WHAT IS NEEDED:
Reproduce word for word the part of the AMDGPU lib call patch post below that begins at the words "This patch looks" and stops after the words "by the assembler.".

PROVIDED TEXT:
begin
[llvm] [AMDGPU] support lib call (PR #74741)

Yaxun Liu via llvm-commits llvm-commits at lists.llvm.org
Wed Jan 31 10:28:31 PST 2024


https://github.com/yxsamliu updated https://github.com/llvm/llvm-project/pull/74741

>From 71b9f554c9a34a1636f9a1a7a2891139fe4dbde4 Mon Sep 17 00:00:00 2001
From: "Yaxun (Sam) Liu" <yaxun.liu at amd.com>
Date: Thu, 7 Dec 2023 12:21:43 -0500
Subject: [PATCH] [AMDGPU] support lib call

During instruction selection some operations may be lowered
to call of library functions, e.g. 128 bit integer division
lowered to call of compiler-rt function __divti3. Currently
AMDGPU backend is unable to generate call of external
symbol and this results in isel failure and crash the
compiler.

This patch looks up the external symbol in the same module
and if it is found, converts the call of external symbol
to a normal function call so that the isel succeeds.

The library functions which are used to fullfill the library
function call generated by isel have function attribute
"amdgpu-lib-fun". They are not internalized, therefore
are kept until isel even if they are not used by user's code.

During isel, if calls of such library functions are generated,
they will be added function attribute "amdgpu-backend-used".
Otherwise, they will become empty to save time optimizing them,
and they will not be emitted by the assembler.
---
 llvm/lib/Target/AMDGPU/AMDGPUAsmPrinter.cpp   |  4 ++
 llvm/lib/Target/AMDGPU/AMDGPUISelLowering.cpp |  3 +
 .../lib/Target/AMDGPU/AMDGPUTargetMachine.cpp |  1 +
 llvm/lib/Target/AMDGPU/SIFoldOperands.cpp     | 17 ++++-
 llvm/lib/Target/AMDGPU/SIISelLowering.cpp     | 69 ++++++++++++++++++-
 .../{div_i128.ll => div_i128_no_libfun.ll}    |  4 +-
 .../CodeGen/AMDGPU/div_i128_with_libfun.ll    | 44 ++++++++++++
 llvm/test/CodeGen/AMDGPU/unused_libfun.ll     | 22 ++++++
 8 files changed, 158 insertions(+), 6 deletions(-)
 rename llvm/test/CodeGen/AMDGPU/{div_i128.ll => div_i128_no_libfun.ll} (60%)
end
DATA SUPPLIED:
begin
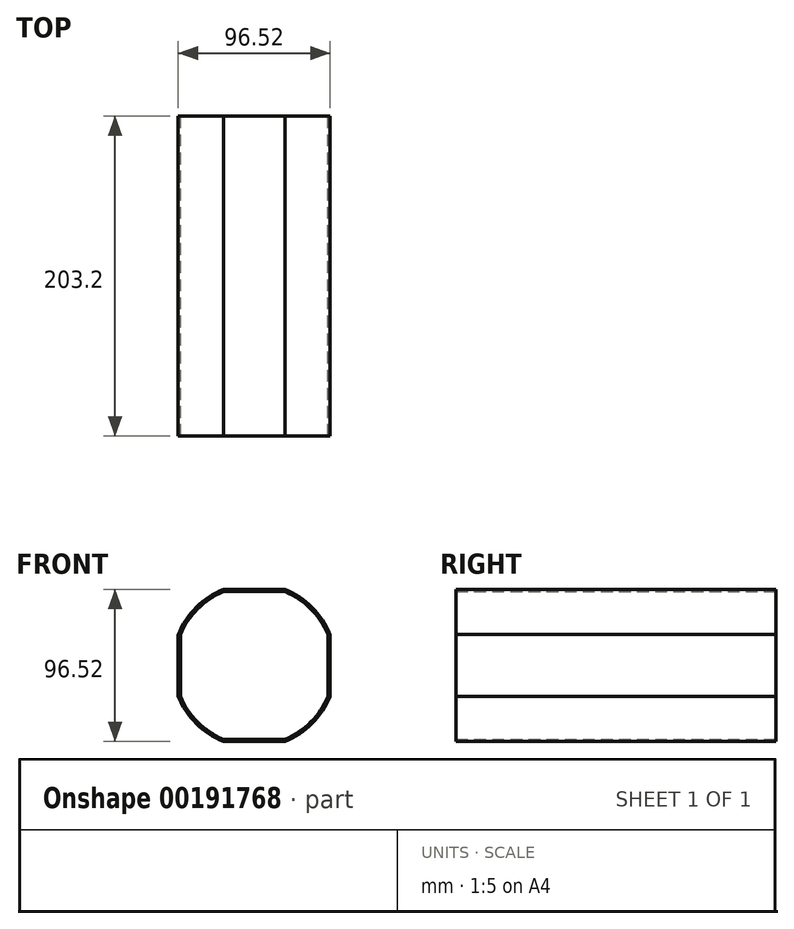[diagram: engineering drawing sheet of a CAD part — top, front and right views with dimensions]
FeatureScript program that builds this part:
end
begin
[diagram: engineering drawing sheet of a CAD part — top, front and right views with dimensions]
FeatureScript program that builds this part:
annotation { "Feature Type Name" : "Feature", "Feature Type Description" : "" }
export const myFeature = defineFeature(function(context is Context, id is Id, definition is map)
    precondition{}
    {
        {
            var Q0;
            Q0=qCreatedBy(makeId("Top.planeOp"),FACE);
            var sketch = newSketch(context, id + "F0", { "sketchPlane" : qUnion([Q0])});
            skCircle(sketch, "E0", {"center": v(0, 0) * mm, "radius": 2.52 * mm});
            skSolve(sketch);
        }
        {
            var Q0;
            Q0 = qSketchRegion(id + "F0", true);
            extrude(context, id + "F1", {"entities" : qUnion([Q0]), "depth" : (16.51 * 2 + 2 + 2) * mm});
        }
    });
end
EXERCISE OUTPUT:
This patch looks up the external symbol in the same module
and if it is found, converts the call of external symbol
to a normal function call so that the isel succeeds.

The library functions which are used to fullfill the library
function call generated by isel have function attribute
"amdgpu-lib-fun". They are not internalized, therefore
are kept until isel even if they are not used by user's code.

During isel, if calls of such library functions are generated,
they will be added function attribute "amdgpu-backend-used".
Otherwise, they will become empty to save time optimizing them,
and they will not be emitted by the assembler.